Rivaroxaban is currently used to prevent stroke in patients with atrial fibrillation. Measuring coagulation function may help clinicians to understand the effects of this drug and the associated risk of bleeding.
Rivaroxaban was given to 136 patients with non-valvular atrial fibrillation. Mean age was 74.5±9.0 years (men: 63.2%) and mean CHADS2 score (±SD) was 1.8±1.2. Prothrombin times (PTs) and plasma soluble fibrin (SF) levels were examined in 84 out of 136 patients at baseline and at least 2 weeks thereafter. In 48 patients we were able to collect blood at exact times, namely just before and 3h after rivaroxaban administration, corresponding to the trough and peak concentrations. Mean peak PT in 48 patients was 17.1±3.6s and median peak SF level was 1.46μg/mL. Multiple regression analysis showed that female sex, high brain natriuretic peptide, and high dose were independent factors prolonging the peak PT. Patients with peak PTs ≥20s experienced significantly more bleeding events. Among 29 of 46 patients newly treated with rivaroxaban without any previous anticoagulant, we examined coagulation function at the exact trough and peak times. In 29 patients, peak PT was significantly more prolonged than the baseline or trough PT (p<0.001 for both), whereas trough PT was comparable to the baseline PT. In contrast, both trough and peak SF levels in these newly treated patients were significantly reduced than at baseline (p=0.003 and p<0.001, respectively).
In Japanese patients with non-valvular atrial fibrillation receiving rivaroxaban, a prolonged peak PT (≥20s) could indicate increased risk of bleeding, and both trough and peak SF levels were reduced relative to baseline. PT and SF are both valuable measures of coagulation status in patients receiving rivaroxaban, regardless of prior anticoagulant history.
利伐沙班目前用于预防心房颤动患者的中风。测量凝血功能可能有助于临床医生了解该药物的效果及相关出血风险。

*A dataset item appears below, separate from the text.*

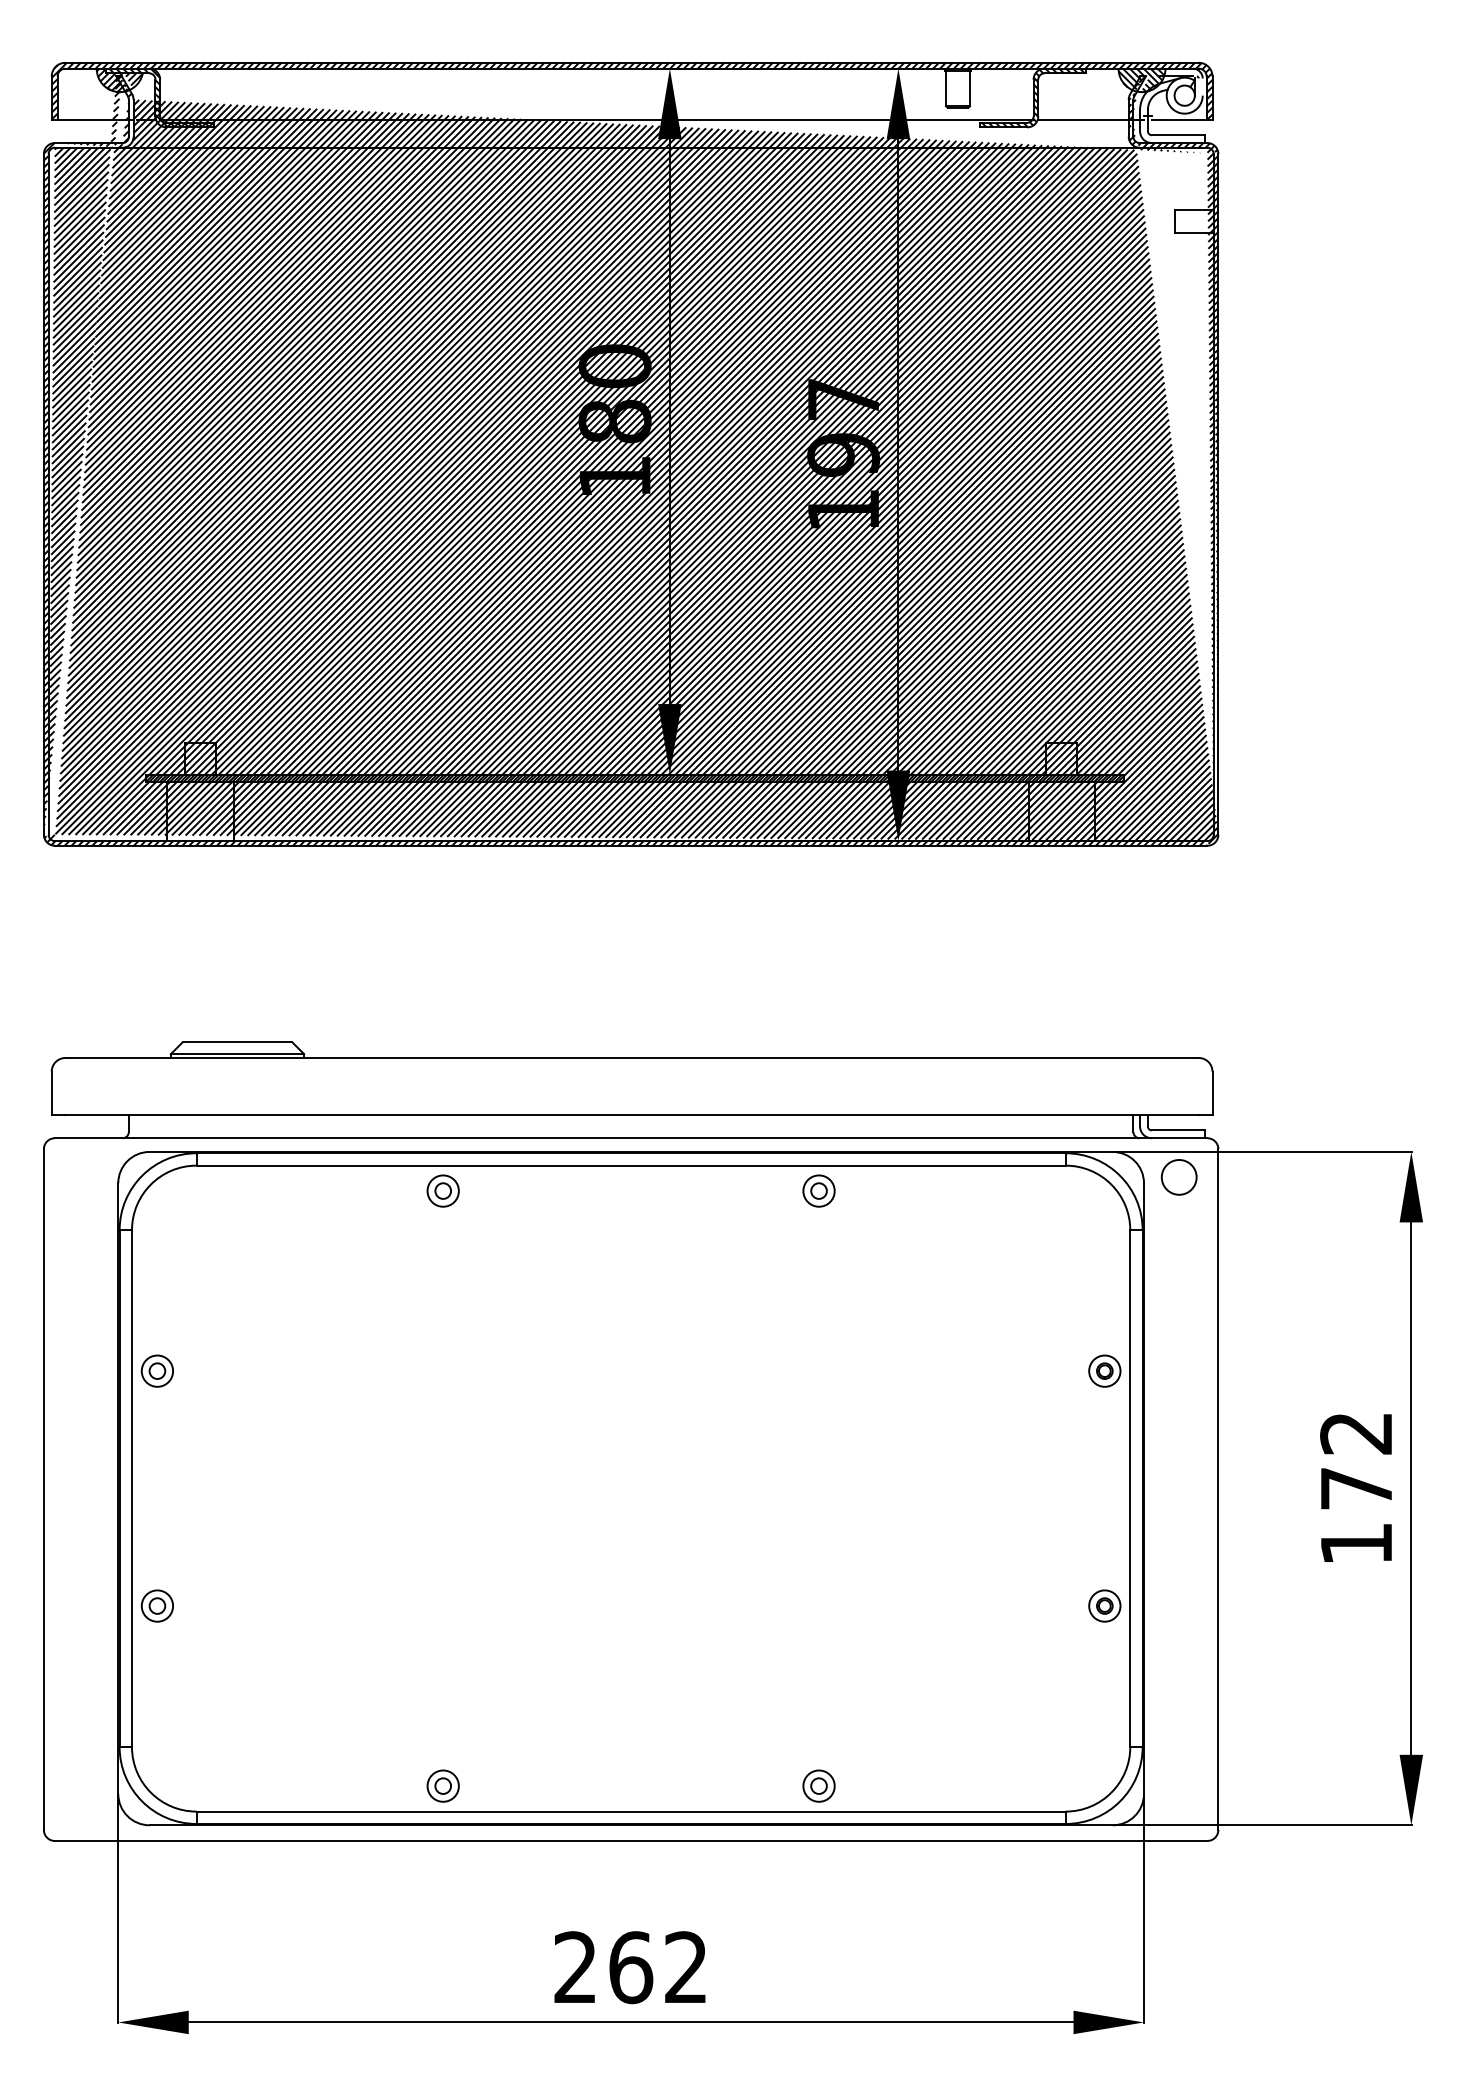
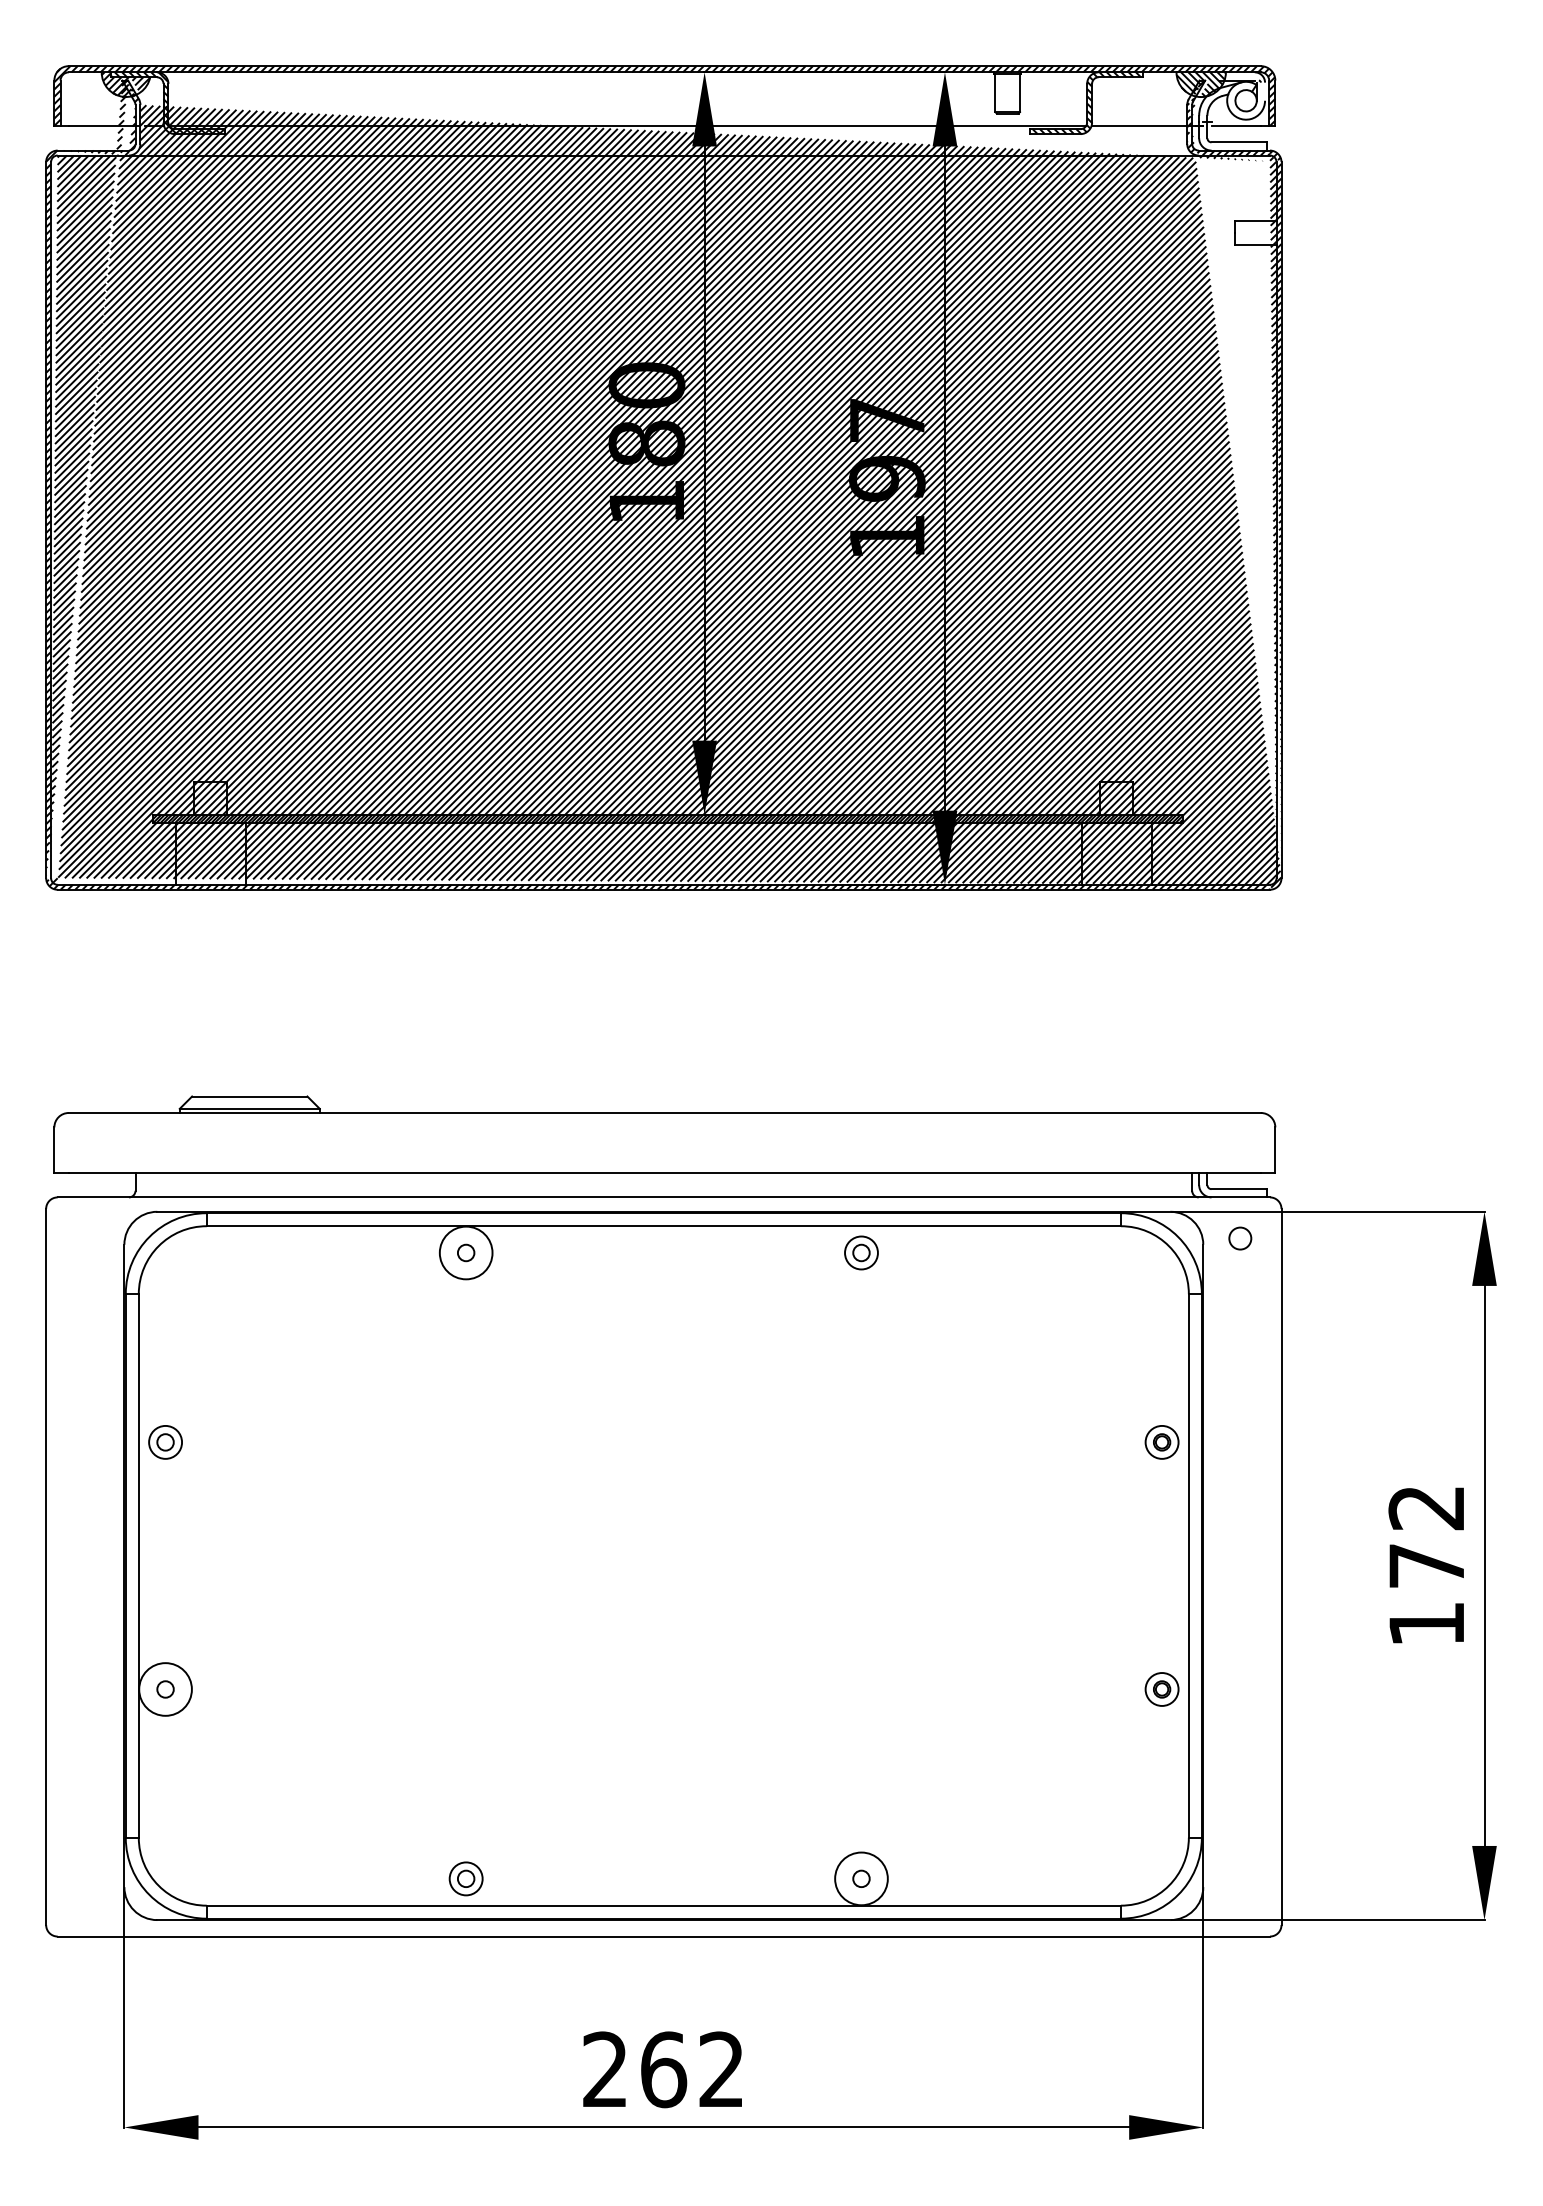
circle: (1179, 1177) -> (1240, 1238), size x0.6
circle: (442, 1190) -> (465, 1252), size x1.6
circle: (157, 1606) -> (165, 1689), size x1.6
circle: (819, 1785) -> (861, 1878), size x1.6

对136例非瓣膜性心房颤动患者给予利伐沙班治疗。平均年龄为74.5±9.0岁(男性:63.2%),平均CHADS2评分(±标准差)为1.8±1.2。在136例患者中的84例于基线时及之后至少2周检测凝血酶原时间(PTs)和血浆可溶性纤维蛋白(SF)水平。在48例患者中,我们能够在准确时间采集血液,即在利伐沙班给药前及给药后3小时,分别对应谷浓度和峰浓度。48例患者的平均峰PT为17.1±3.6秒,中位峰SF水平为1.46μg/mL。多元回归分析显示,女性、高脑钠肽和高剂量是延长峰PT的独立因素。峰PT≥20秒的患者出血事件明显更多。在46例新接受利伐沙班治疗且既往未使用过任何抗凝剂的患者中,有29例在准确的谷值和峰值时间检测了凝血功能。在29例患者中,峰PT比基线或谷值PT显著延长(两者p<0.001),而谷值PT与基线PT相当。相比之下,这些新治疗患者的谷值和峰值SF水平均比基线时显著降低(分别为p=0.003和p<0.001)。
在接受利伐沙班治疗的日本非瓣膜性心房颤动患者中,峰PT延长(≥20秒)可能表明出血风险增加,且谷值和峰值SF水平相对于基线均降低。PT和SF都是接受利伐沙班治疗患者凝血状态的有价值指标,无论既往抗凝史如何。